### TASK STATEMENT
Word for word, retype the records below.

____

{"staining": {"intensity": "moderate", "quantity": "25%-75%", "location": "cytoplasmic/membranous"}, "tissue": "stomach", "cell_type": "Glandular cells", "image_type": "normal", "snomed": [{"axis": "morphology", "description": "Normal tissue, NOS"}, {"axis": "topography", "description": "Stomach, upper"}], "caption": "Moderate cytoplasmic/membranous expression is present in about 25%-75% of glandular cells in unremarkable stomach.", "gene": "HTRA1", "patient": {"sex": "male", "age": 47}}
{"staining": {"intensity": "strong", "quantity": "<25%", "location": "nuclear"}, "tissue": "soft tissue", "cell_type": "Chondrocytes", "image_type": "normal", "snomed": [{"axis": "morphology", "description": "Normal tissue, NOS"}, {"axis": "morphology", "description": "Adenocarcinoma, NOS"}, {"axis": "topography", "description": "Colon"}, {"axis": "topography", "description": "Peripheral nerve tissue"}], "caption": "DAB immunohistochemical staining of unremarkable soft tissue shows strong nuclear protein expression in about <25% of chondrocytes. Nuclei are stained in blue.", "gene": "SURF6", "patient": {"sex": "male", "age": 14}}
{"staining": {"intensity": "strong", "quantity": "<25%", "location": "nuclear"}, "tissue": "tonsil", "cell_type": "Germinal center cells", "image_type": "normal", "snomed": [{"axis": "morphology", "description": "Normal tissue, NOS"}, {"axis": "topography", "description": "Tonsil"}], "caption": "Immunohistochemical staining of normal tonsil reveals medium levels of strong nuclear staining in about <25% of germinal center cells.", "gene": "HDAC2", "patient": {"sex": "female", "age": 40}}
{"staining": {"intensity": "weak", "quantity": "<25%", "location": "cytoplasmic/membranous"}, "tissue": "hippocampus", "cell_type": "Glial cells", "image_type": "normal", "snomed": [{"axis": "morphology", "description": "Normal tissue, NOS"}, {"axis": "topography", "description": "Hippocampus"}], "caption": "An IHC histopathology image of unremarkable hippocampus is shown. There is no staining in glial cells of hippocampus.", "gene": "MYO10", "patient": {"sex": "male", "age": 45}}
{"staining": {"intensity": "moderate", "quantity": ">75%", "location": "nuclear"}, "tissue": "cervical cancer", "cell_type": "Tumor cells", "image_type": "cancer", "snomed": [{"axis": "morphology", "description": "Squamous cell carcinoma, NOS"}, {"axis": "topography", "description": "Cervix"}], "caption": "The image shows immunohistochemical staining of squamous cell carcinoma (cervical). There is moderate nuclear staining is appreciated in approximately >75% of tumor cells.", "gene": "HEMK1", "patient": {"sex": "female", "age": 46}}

____

### RESPONSE TO THIS EXERCISE
{"staining": {"intensity": "moderate", "quantity": "25%-75%", "location": "cytoplasmic/membranous"}, "tissue": "stomach", "cell_type": "Glandular cells", "image_type": "normal", "snomed": [{"axis": "morphology", "description": "Normal tissue, NOS"}, {"axis": "topography", "description": "Stomach, upper"}], "caption": "Moderate cytoplasmic/membranous expression is present in about 25%-75% of glandular cells in unremarkable stomach.", "gene": "HTRA1", "patient": {"sex": "male", "age": 47}}
{"staining": {"intensity": "strong", "quantity": "<25%", "location": "nuclear"}, "tissue": "soft tissue", "cell_type": "Chondrocytes", "image_type": "normal", "snomed": [{"axis": "morphology", "description": "Normal tissue, NOS"}, {"axis": "morphology", "description": "Adenocarcinoma, NOS"}, {"axis": "topography", "description": "Colon"}, {"axis": "topography", "description": "Peripheral nerve tissue"}], "caption": "DAB immunohistochemical staining of unremarkable soft tissue shows strong nuclear protein expression in about <25% of chondrocytes. Nuclei are stained in blue.", "gene": "SURF6", "patient": {"sex": "male", "age": 14}}
{"staining": {"intensity": "strong", "quantity": "<25%", "location": "nuclear"}, "tissue": "tonsil", "cell_type": "Germinal center cells", "image_type": "normal", "snomed": [{"axis": "morphology", "description": "Normal tissue, NOS"}, {"axis": "topography", "description": "Tonsil"}], "caption": "Immunohistochemical staining of normal tonsil reveals medium levels of strong nuclear staining in about <25% of germinal center cells.", "gene": "HDAC2", "patient": {"sex": "female", "age": 40}}
{"staining": {"intensity": "weak", "quantity": "<25%", "location": "cytoplasmic/membranous"}, "tissue": "hippocampus", "cell_type": "Glial cells", "image_type": "normal", "snomed": [{"axis": "morphology", "description": "Normal tissue, NOS"}, {"axis": "topography", "description": "Hippocampus"}], "caption": "An IHC histopathology image of unremarkable hippocampus is shown. There is no staining in glial cells of hippocampus.", "gene": "MYO10", "patient": {"sex": "male", "age": 45}}
{"staining": {"intensity": "moderate", "quantity": ">75%", "location": "nuclear"}, "tissue": "cervical cancer", "cell_type": "Tumor cells", "image_type": "cancer", "snomed": [{"axis": "morphology", "description": "Squamous cell carcinoma, NOS"}, {"axis": "topography", "description": "Cervix"}], "caption": "The image shows immunohistochemical staining of squamous cell carcinoma (cervical). There is moderate nuclear staining is appreciated in approximately >75% of tumor cells.", "gene": "HEMK1", "patient": {"sex": "female", "age": 46}}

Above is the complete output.